# Woods for subtle smoke flavor?



## uscguardsman (Jul 26, 2014)

Hello all, new to smoking here and needed some advice. I just purchased my first smoker, a WSM 18.5" and had my first turn on it tonight. I smoked some chicken legs and used a hickory wood chunk for smoke. I liked the strong smokey flavor created from hickory, however my children did not. Can anyone recommend a more softer and less potent wood that is suitable for most smokes? I am considering apple and oak or a combo of both. Yay or nay? I am hoping to make this a new hobby and jazz up my families dinners!

Any advice would be greatly appreciated! Thanks in advance.

Eric


----------



## noboundaries (Jul 26, 2014)

Any of the fruit woods will work.  You can also dry smoke which cuts down on the smoke flavor too.


----------



## pc farmer (Jul 26, 2014)

Hickory is very strong for poultry.

I only use lump for poultry.

Apple an oak would work.


----------



## uscguardsman (Jul 26, 2014)

Thanks for the advice and quick response! I am most certainly going to give apple and oak a shot. What do you mean by dry smoke?
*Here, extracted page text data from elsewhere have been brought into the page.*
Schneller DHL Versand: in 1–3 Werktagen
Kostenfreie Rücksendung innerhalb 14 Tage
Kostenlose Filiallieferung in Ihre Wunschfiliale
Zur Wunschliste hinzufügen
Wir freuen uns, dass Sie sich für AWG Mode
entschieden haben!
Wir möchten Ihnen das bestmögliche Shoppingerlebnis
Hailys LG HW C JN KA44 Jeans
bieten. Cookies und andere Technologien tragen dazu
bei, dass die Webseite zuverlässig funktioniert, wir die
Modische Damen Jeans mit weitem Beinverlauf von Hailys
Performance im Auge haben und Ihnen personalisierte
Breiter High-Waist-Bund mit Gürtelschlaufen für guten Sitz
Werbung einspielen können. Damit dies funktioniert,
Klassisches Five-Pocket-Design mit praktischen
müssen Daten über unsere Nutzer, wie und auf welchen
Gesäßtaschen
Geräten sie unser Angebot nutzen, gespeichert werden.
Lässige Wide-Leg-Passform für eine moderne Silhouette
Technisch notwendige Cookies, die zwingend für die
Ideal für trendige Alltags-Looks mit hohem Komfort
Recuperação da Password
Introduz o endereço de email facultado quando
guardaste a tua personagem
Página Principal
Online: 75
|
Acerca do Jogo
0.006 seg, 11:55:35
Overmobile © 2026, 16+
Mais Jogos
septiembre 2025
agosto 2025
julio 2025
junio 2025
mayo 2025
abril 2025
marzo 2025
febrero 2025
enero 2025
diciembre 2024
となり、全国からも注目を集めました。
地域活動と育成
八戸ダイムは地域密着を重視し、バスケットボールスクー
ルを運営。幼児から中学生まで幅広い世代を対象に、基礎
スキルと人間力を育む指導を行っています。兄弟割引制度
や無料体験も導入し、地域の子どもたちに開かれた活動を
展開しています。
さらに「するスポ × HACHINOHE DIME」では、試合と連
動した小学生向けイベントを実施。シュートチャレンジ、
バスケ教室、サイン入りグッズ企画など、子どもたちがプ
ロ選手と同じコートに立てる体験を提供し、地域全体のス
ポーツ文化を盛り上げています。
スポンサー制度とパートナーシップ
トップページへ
Without a wood?


----------



## grillmonkey (Jul 26, 2014)

Never used apple, but dried oak wood is nice and mellow. It would be a good stepping stone back up to the hickory.


----------



## noboundaries (Jul 26, 2014)

Dry smoking means no water in the water pan.  Water helps smoke stick to the meat, but mainly acts as a heat sink to help keep temps low.  With chicken you're better off with higher temps so dry smoking will help less smoke stick to the meat.


----------



## noboundaries (Jul 26, 2014)

Here's a thread that describes woods for smoking and gives you an idea of the variety and strength of the woods you can use in your WSM along with your charcoal.
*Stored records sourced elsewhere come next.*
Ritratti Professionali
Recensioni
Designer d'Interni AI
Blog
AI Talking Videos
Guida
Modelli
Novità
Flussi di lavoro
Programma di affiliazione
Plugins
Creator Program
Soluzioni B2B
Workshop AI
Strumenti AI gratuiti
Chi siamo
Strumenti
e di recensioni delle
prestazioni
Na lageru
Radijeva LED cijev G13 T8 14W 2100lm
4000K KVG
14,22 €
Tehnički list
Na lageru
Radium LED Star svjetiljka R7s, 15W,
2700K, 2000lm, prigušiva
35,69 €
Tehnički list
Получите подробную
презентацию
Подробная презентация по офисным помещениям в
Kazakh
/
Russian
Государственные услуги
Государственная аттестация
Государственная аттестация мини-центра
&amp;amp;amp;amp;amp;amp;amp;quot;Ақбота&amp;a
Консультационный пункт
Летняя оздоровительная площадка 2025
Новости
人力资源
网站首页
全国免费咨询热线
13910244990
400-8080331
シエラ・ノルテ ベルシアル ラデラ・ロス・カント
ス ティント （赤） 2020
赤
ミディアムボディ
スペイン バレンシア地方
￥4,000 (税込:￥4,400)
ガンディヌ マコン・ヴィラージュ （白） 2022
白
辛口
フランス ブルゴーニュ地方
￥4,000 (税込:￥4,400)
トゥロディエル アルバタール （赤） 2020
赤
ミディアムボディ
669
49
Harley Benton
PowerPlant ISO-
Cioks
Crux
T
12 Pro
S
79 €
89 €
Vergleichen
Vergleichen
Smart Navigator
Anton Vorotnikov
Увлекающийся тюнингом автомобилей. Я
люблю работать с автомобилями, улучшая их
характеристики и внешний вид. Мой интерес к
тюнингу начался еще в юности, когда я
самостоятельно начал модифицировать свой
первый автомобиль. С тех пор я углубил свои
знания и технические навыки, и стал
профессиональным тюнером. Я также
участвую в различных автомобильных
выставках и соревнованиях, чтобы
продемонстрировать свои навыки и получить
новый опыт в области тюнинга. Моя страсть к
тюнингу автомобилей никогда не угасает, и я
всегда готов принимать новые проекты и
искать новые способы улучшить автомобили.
http://www.smokingmeatforums.com/t/50439/woods-for-smoking


----------



## foamheart (Jul 26, 2014)

A smoking secret I learned long ago, try a smoke and see what the least amount you can use and still get the hint of smoke flavor. If I heavy smoked smoked something, Mom, she wouldn't say anything but she never did much but cut it uo and move it around her plate. A light smoke, I normally use pecan but of any wood, and she would have a hard time figuring out how to get more without needing to say something...LOL

Remember that 100 to 145 IT window, try 1/2 a chunk instead of one, try 1/2 of 1/2. Some of the different woods are harsher than others but you can easily change the smoke profile by varying the amount of wood smoked.
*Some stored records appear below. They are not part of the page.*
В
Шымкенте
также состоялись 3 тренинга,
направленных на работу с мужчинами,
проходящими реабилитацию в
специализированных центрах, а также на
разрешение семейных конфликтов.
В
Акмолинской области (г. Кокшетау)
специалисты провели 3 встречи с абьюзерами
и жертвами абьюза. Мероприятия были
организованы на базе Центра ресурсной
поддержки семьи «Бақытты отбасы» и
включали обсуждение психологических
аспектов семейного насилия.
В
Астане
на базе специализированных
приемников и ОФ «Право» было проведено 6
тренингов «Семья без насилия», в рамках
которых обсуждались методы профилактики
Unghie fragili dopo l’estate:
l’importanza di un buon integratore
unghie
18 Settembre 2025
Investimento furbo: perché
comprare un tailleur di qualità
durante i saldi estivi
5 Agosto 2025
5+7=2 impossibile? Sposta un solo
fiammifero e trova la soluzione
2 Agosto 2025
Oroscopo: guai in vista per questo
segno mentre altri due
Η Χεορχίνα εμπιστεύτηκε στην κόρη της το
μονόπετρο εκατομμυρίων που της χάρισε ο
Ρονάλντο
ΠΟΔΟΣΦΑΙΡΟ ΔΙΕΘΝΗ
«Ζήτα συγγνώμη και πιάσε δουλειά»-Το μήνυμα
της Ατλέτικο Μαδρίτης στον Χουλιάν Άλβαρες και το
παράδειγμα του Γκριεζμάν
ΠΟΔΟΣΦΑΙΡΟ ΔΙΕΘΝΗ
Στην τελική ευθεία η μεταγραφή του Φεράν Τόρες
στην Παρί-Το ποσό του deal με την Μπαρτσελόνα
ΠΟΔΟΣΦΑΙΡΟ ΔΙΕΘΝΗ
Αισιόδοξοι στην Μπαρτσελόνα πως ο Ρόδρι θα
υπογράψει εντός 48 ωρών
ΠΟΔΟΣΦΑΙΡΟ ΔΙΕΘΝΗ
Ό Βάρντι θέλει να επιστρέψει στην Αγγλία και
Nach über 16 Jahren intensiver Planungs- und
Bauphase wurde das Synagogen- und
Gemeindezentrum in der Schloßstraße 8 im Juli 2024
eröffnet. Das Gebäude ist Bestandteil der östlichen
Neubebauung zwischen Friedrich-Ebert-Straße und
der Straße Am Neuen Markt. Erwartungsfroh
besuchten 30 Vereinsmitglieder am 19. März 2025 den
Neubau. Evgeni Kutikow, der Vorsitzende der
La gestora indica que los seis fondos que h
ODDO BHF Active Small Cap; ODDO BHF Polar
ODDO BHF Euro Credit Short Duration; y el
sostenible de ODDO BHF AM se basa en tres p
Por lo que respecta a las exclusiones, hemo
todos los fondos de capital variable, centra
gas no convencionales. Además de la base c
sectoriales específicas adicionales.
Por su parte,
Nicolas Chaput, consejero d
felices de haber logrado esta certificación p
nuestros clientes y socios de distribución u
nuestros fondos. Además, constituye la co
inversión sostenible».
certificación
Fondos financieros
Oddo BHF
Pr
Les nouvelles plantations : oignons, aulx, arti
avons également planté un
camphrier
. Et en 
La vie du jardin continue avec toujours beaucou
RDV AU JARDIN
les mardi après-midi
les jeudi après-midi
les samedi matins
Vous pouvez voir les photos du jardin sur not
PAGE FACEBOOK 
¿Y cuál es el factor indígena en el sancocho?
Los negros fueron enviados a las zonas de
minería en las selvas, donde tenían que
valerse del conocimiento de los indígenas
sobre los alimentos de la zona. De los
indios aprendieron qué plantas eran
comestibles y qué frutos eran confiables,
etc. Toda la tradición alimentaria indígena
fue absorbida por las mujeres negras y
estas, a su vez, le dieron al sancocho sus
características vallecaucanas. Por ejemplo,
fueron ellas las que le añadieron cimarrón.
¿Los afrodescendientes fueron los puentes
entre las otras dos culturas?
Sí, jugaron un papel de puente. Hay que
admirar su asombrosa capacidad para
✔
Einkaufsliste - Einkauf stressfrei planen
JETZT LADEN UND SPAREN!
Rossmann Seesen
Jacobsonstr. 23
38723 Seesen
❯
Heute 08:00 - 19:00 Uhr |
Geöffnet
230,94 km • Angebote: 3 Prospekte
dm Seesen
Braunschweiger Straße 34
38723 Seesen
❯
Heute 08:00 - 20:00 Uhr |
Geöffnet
Mixing really just confuses those lucky few whose palete is refined enough to distinguish those smoke tastes. I always believe that less is mo' better. I can't imagine someone telling me that my meat was harsh from smoke, man, woman, or child.

You really can use any smoke for any meat if you can master the amount that it needs. Mesquite is really heavy like hickory and I have used both on nearly all the standard meats. Its about learning to measure the smoke. You'll be amazed when you try using a light hand on the smoke, and the compliments you'll recieve.


----------



## uscguardsman (Jul 27, 2014)

Thanks noboundries I will certainly take a look at that link. That makes sense about the dry smoke.


----------



## uscguardsman (Jul 27, 2014)

Thanks for the advice foamheart, I do think I added too much wood. I tried to use the minion method and hid a few blocks under the coal. I am going to do this on the next smoke and add smaller blocks as I go, as needed. Thanks!


----------



## remsr (Jul 27, 2014)

Try pecan it's a mild version of hickory.


----------



## welshrarebit (Jul 27, 2014)

I use guava, waiwi, kiawe or coffee wood for my milder smokes. I use ohia for when I want a stronger smoke flavor (beef).


----------



## uscguardsman (Jul 27, 2014)

Thanks everyone for the advice. I decided to smoke a beer can (actually used a Dr Pepper instead) chicken today and I went with the Apple Wood as it was available at Home Depot. The smoke was perfect and I did what foamheart said and slowly added my wood, used only three chunks overall and the kids liked it. Thanks again! 













image.jpg



__ uscguardsman
__ Jul 27, 2014


----------



## remsr (Jul 27, 2014)

I have the 221/2" version of your smoker. For years I used a cheep gas, all in one smoker and turned out some really good food. The WSM was a new experience for me. So I made some mistakes, one of them was the same one you made. I used the same method of placing wood chunks around in the unlit charcoal which all started smoking at the same time over smoking my ribs. They came out tasting smoke damaged. I put one chunk at a time in now and get great smoke rings and taste.


----------



## foamheart (Jul 27, 2014)

Nice looking bird, have you brined one yet......Oh my goodness...... that's some good stuff maynard!

You didn't mention what did your bride think? Get her on-board and the doors to outside cooking open up!

Its as good as the one you just cooked and better! Its just the next step in your voyage.


----------



## remsr (Jul 27, 2014)

The chicken looks good Where do you live? I'll be right over:-)


----------



## cliffcarter (Jul 27, 2014)

uscguardsman said:


> Hello all, new to smoking here and needed some advice. I just purchased my first smoker, a WSM 18.5" and had my first turn on it tonight. I smoked some chicken legs and used a hickory wood chunk for smoke. I liked the strong smokey flavor created from hickory, however my children did not. Can anyone recommend a more softer and less potent wood that is suitable for most smokes? I am considering apple and oak or a combo of both. Yay or nay? I am hoping to make this a new hobby and jazz up my families dinners!
> 
> Any advice would be greatly appreciated! Thanks in advance.
> 
> Eric


Oak will be milder than apple if it is well seasoned, my favorite mild smoke wood is maple.


----------



## pc farmer (Jul 27, 2014)

cliffcarter said:


> Oak will be milder than apple if it is well seasoned, my favorite mild smoke wood is maple.


Man I love maple.

Not many use it.


----------



## dandl93 (Jul 27, 2014)

I used Fig wood today.Great flavor on the beef and pork.My new smoker is a full on stick burner.I only have a half a pickup load of it I will have to find some more.

Dan


----------